+++ Document excerpt

Technology is making it easier to juggle work and home – and it's blurring the gap between our public and private lives

How she explained the background drone of the hairdryers is anyone's guess, but the woman next to me at the hairdresser the other week was clearly not there to be pampered. Phone jammed to her ear, laptop open on her knee, she was blithely conducting a conference call while wearing highlighter foils.

Welcome to the world of the work-life merge, the term recently coined by Facebook executive Emily White to describe a life in which work and free time are no longer neatly compartmentalised but seamlessly jumbled up together. It's a world in which it's no big deal to take two hours out of the working day for something personal, but also routine to spend the same time answering emails on a Sunday: where even executives can leave at 5.30pm to have tea with the children (as Facebook's CEO Sheryl Sandberg famously does) but be back on the laptop by 9pm.

It's different from the old idea of seeking a balance, which tends to treat work and life as two conflicting opposites – one all hard grind, the other all pleasure – because practitioners of the "merge" tend to be driven people who love their jobs. They want to customise the conventional corporate day to suit them.

++++++
+++ Dataset extract

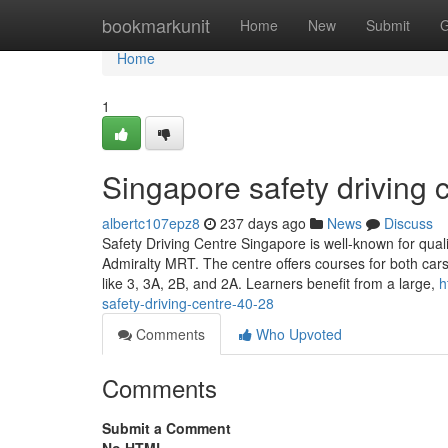
Home
bookmarkunit
Home
New
Submit
G
Home
1
Singapore safety driving c
albertc107epz8
237 days ago
News
Discuss
Safety Driving Centre Singapore is well-known for quali
Admiralty MRT. The centre offers courses for both cars
like 3, 3A, 2B, and 2A. Learners benefit from a large,
h
safety-driving-centre-40-28
Comments
Who Upvoted
Comments
Submit a Comment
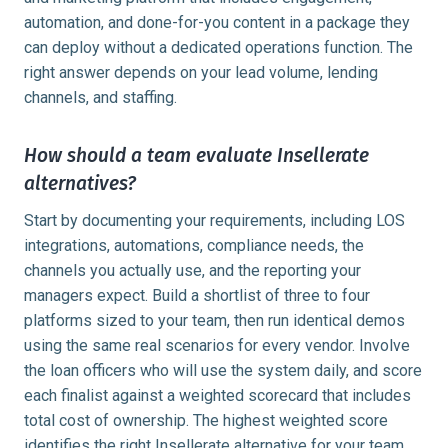
automation, and done-for-you content in a package they
can deploy without a dedicated operations function. The
right answer depends on your lead volume, lending
channels, and staffing.
How should a team evaluate Insellerate
alternatives?
Start by documenting your requirements, including LOS
integrations, automations, compliance needs, the
channels you actually use, and the reporting your
managers expect. Build a shortlist of three to four
platforms sized to your team, then run identical demos
using the same real scenarios for every vendor. Involve
the loan officers who will use the system daily, and score
each finalist against a weighted scorecard that includes
total cost of ownership. The highest weighted score
identifies the right Insellerate alternative for your team.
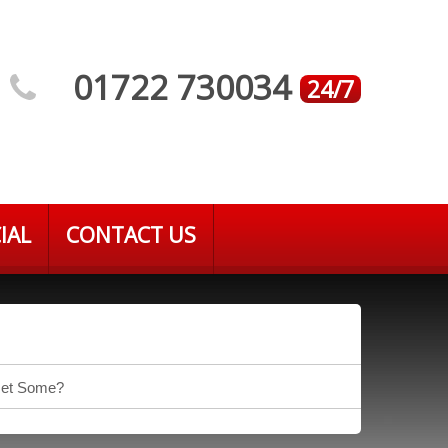
01722 730034
24/7
IAL
CONTACT US
 Get Some?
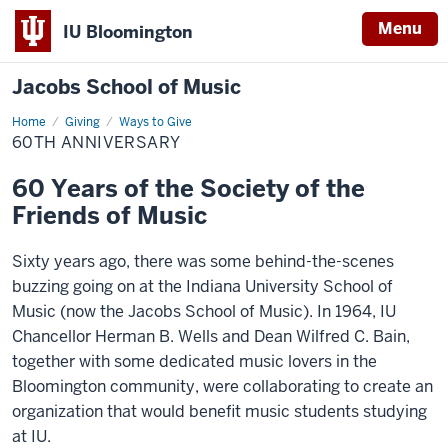
Menu
IU Bloomington
Jacobs School of Music
Home
60th
Giving
Ways to Give
Anniversary
60TH ANNIVERSARY
60 Years of the Society of the
Friends of Music
Sixty years ago, there was some behind-the-scenes
buzzing going on at the Indiana University School of
Music (now the Jacobs School of Music). In 1964, IU
Chancellor Herman B. Wells and Dean Wilfred C. Bain,
together with some dedicated music lovers in the
Bloomington community, were collaborating to create an
organization that would benefit music students studying
at IU.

++++++

Tasks >>
**1)** According to the article on the work-life merge, who coined the term "work-life merge"?
**2)** In the article on the work-life merge, what objects is the woman at the hairdresser described as having with her or wearing? Name every one.
**3)** Extend the article on the work-life merge past its last paragraph.
The items above play no part in anything asked here.

Results >>
**1)** Facebook executive Emily White.

**2)** A phone, a laptop, and highlighter foils.

**3)**
As Katie Bickerstaffe, the British CEO of Dixons, recently put it: "I love what I do, but I also love my family. I don't think there's any reason you can't do both. You just have to make sure you marshal your resources and yourself." Which for Bickerstaffe means a four-day week, taking Fridays out with her young daughters – but they're long days, often involving overnight trips, and she's in constant contact with the office even on Fridays.

The advantages for working parents of this kind of merged lifestyle are obvious, of course: but what's new is that, with the government proposing to extend the right to request flexible working patterns to everyone from 2014, it's likely to spread.

And what really makes the merge timely is that it taps into two important trends in British working life. The first is a tough new economic reality, which means those torn between work and home life often can't afford to reduce their hours: so the emphasis is on reinventing the time we have. And the second trend is the seamless blurring of private and public life, made possible by technology.

Home broadband and Wi-Fi on the move have already liberated us physically from our desks, but the real game-changer is the platforms we use, because that's what has finally dissolved the boundaries between work and play. When I first started on Fleet Street, back in 1996, sitting down at a keyboard simply spelled work: there was nothing much else to do online. Email had yet to catch on, Google was still a twinkle in student eyes and social media didn't exist.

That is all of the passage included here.